## Data supplied
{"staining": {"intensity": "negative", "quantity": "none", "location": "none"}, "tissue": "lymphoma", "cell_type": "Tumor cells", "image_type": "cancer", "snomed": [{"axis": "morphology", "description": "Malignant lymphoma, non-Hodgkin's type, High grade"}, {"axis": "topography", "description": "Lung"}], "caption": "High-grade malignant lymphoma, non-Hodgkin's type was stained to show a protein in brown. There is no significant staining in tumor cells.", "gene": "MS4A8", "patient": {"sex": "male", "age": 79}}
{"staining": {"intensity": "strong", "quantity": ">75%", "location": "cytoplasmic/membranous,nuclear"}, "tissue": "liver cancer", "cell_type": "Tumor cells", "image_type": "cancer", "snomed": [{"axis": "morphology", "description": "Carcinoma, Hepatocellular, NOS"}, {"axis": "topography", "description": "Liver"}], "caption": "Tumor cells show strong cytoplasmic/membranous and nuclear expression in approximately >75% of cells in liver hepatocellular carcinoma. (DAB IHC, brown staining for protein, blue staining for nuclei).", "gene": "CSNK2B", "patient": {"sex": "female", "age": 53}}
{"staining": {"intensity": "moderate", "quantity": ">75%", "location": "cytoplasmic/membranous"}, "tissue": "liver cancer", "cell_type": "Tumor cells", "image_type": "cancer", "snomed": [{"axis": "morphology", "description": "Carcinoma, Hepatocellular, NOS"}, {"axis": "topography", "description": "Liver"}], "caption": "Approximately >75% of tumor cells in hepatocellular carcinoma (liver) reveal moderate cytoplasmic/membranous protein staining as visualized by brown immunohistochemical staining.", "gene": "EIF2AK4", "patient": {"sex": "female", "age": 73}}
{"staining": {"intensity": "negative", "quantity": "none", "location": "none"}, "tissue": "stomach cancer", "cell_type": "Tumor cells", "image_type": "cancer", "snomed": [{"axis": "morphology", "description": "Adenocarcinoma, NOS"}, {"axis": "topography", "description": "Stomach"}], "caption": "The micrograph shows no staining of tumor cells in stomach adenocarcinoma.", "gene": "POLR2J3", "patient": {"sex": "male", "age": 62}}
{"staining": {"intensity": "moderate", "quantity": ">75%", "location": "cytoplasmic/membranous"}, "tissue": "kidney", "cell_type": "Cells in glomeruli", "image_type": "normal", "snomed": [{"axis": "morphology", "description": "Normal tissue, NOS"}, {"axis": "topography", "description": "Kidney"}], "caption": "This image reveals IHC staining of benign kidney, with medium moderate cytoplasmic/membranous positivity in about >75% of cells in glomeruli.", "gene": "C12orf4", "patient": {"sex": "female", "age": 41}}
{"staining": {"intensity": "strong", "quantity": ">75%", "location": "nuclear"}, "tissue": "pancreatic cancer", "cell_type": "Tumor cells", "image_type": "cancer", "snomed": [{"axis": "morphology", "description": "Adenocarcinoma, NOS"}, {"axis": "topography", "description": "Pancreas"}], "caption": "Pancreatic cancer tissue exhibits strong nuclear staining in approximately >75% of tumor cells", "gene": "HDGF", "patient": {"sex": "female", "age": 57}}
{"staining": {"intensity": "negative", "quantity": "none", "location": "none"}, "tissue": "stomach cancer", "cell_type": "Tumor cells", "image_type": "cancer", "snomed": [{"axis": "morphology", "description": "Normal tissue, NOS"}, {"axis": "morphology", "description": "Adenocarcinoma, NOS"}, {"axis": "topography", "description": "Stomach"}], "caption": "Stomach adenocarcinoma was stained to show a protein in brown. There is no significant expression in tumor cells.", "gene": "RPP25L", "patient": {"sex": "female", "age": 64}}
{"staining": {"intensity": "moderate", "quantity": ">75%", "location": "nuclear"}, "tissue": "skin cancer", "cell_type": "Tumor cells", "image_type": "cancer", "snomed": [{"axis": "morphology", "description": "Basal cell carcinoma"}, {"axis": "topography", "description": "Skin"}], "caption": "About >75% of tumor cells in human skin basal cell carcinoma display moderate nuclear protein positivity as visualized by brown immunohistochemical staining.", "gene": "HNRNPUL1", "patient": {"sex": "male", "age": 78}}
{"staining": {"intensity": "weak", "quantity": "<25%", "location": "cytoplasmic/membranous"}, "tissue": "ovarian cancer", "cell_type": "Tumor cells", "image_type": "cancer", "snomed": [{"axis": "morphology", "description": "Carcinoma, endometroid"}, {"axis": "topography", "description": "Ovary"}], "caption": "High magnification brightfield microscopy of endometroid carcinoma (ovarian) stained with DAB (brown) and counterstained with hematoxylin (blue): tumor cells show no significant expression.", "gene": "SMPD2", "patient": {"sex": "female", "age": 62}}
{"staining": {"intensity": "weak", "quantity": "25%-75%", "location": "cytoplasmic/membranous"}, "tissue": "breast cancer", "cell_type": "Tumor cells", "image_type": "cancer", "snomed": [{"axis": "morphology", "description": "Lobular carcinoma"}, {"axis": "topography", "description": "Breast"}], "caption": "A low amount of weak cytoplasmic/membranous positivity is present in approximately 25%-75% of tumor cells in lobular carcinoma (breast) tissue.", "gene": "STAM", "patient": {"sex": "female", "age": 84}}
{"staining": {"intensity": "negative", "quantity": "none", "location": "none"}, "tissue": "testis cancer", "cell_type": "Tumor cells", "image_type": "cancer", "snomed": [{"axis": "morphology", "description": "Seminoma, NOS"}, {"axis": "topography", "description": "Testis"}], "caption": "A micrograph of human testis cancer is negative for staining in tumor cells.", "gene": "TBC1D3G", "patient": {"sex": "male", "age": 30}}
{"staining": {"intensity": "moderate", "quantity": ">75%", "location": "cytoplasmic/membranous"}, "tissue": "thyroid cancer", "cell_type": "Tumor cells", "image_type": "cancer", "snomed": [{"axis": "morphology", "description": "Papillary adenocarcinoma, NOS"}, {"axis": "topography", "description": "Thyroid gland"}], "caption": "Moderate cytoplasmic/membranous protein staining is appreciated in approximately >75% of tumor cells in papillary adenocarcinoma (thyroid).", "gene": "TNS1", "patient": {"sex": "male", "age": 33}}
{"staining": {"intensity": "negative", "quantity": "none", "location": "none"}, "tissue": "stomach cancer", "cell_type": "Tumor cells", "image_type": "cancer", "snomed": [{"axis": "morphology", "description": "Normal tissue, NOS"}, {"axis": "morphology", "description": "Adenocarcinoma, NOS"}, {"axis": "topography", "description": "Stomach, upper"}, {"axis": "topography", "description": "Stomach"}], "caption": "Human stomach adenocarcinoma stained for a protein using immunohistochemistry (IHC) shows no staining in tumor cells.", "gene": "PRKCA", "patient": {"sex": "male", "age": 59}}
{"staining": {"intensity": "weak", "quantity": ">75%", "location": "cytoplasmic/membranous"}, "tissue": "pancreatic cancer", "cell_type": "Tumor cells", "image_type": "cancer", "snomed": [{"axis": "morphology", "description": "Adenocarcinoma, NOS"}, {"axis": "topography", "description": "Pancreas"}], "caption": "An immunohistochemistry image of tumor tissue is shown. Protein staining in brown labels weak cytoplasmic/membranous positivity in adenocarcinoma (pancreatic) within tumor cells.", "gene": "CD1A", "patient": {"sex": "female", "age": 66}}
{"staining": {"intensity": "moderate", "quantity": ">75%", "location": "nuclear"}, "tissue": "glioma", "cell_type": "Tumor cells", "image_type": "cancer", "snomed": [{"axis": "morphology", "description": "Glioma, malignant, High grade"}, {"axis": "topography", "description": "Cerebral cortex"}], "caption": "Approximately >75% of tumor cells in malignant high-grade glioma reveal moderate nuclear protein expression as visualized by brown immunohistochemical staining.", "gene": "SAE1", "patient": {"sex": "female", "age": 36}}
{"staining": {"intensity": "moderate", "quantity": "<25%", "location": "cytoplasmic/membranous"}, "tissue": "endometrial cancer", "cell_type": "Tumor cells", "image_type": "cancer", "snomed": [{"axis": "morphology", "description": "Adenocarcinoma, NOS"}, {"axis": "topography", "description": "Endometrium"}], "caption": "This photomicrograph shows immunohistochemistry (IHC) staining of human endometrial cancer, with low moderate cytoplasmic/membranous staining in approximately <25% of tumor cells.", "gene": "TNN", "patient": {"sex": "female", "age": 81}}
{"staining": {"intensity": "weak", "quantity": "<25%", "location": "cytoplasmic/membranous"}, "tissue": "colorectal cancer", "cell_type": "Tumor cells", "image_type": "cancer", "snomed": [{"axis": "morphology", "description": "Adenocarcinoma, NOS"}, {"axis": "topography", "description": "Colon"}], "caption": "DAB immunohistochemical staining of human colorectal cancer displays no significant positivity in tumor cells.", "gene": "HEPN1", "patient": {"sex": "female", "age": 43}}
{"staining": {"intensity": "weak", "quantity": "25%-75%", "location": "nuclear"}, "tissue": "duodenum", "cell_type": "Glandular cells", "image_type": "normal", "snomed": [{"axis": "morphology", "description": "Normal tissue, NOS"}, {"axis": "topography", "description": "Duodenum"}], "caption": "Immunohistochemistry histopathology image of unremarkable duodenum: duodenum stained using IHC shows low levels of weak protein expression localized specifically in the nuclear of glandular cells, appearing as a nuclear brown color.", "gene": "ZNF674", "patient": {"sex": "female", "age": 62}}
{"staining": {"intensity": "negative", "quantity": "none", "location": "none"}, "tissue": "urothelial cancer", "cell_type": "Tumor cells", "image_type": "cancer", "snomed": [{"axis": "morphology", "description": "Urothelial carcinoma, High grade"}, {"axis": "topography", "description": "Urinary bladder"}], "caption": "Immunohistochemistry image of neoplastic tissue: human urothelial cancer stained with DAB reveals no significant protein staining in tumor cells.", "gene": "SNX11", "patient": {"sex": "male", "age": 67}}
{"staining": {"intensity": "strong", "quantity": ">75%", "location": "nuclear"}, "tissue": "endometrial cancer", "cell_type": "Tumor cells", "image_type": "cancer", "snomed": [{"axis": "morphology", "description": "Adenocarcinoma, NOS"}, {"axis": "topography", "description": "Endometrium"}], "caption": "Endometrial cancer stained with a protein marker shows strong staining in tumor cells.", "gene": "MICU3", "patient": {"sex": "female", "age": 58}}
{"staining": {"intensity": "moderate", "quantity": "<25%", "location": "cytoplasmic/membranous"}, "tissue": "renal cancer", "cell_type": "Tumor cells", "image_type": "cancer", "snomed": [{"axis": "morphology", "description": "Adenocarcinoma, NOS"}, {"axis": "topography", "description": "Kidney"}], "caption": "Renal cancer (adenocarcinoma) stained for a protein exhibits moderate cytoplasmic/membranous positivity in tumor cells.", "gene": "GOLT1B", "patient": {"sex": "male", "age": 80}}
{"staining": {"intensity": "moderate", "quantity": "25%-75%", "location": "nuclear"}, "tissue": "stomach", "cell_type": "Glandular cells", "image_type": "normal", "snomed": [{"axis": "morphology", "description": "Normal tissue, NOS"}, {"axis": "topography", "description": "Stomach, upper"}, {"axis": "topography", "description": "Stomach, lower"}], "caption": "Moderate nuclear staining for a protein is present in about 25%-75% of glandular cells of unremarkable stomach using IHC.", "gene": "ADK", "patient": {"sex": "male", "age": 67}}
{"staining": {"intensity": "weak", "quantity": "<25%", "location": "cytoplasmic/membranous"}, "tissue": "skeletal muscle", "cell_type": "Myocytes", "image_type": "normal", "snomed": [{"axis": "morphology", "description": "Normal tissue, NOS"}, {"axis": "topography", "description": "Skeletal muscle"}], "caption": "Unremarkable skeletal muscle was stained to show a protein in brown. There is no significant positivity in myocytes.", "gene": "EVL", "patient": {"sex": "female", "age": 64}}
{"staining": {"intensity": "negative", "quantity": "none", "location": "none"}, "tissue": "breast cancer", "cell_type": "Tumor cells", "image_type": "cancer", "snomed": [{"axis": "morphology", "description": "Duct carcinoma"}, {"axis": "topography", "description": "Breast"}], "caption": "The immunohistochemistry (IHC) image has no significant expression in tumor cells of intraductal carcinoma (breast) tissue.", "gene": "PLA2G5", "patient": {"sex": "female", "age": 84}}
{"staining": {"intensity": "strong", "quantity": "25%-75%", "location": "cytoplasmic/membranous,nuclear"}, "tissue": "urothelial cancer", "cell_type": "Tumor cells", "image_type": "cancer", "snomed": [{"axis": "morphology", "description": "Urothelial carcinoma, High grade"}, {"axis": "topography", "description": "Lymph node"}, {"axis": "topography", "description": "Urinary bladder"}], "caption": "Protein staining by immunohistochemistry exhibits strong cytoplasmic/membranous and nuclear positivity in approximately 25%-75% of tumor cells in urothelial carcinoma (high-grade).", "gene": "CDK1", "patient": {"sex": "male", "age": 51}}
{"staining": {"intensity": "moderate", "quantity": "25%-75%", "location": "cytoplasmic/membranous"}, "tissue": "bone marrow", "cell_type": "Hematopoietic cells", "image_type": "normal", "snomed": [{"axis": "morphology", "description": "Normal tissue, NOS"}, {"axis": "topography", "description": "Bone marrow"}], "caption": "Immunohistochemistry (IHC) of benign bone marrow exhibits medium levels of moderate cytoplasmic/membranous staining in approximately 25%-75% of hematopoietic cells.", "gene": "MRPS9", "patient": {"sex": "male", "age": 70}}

## The problem
Extract the lines of the preceding material that run from the line with "skeletal muscle was" through the line with "staining by immunohistochemistry", inclusive, reproducing them exactly and adding nothing.

## Answer space
{"staining": {"intensity": "weak", "quantity": "<25%", "location": "cytoplasmic/membranous"}, "tissue": "skeletal muscle", "cell_type": "Myocytes", "image_type": "normal", "snomed": [{"axis": "morphology", "description": "Normal tissue, NOS"}, {"axis": "topography", "description": "Skeletal muscle"}], "caption": "Unremarkable skeletal muscle was stained to show a protein in brown. There is no significant positivity in myocytes.", "gene": "EVL", "patient": {"sex": "female", "age": 64}}
{"staining": {"intensity": "negative", "quantity": "none", "location": "none"}, "tissue": "breast cancer", "cell_type": "Tumor cells", "image_type": "cancer", "snomed": [{"axis": "morphology", "description": "Duct carcinoma"}, {"axis": "topography", "description": "Breast"}], "caption": "The immunohistochemistry (IHC) image has no significant expression in tumor cells of intraductal carcinoma (breast) tissue.", "gene": "PLA2G5", "patient": {"sex": "female", "age": 84}}
{"staining": {"intensity": "strong", "quantity": "25%-75%", "location": "cytoplasmic/membranous,nuclear"}, "tissue": "urothelial cancer", "cell_type": "Tumor cells", "image_type": "cancer", "snomed": [{"axis": "morphology", "description": "Urothelial carcinoma, High grade"}, {"axis": "topography", "description": "Lymph node"}, {"axis": "topography", "description": "Urinary bladder"}], "caption": "Protein staining by immunohistochemistry exhibits strong cytoplasmic/membranous and nuclear positivity in approximately 25%-75% of tumor cells in urothelial carcinoma (high-grade).", "gene": "CDK1", "patient": {"sex": "male", "age": 51}}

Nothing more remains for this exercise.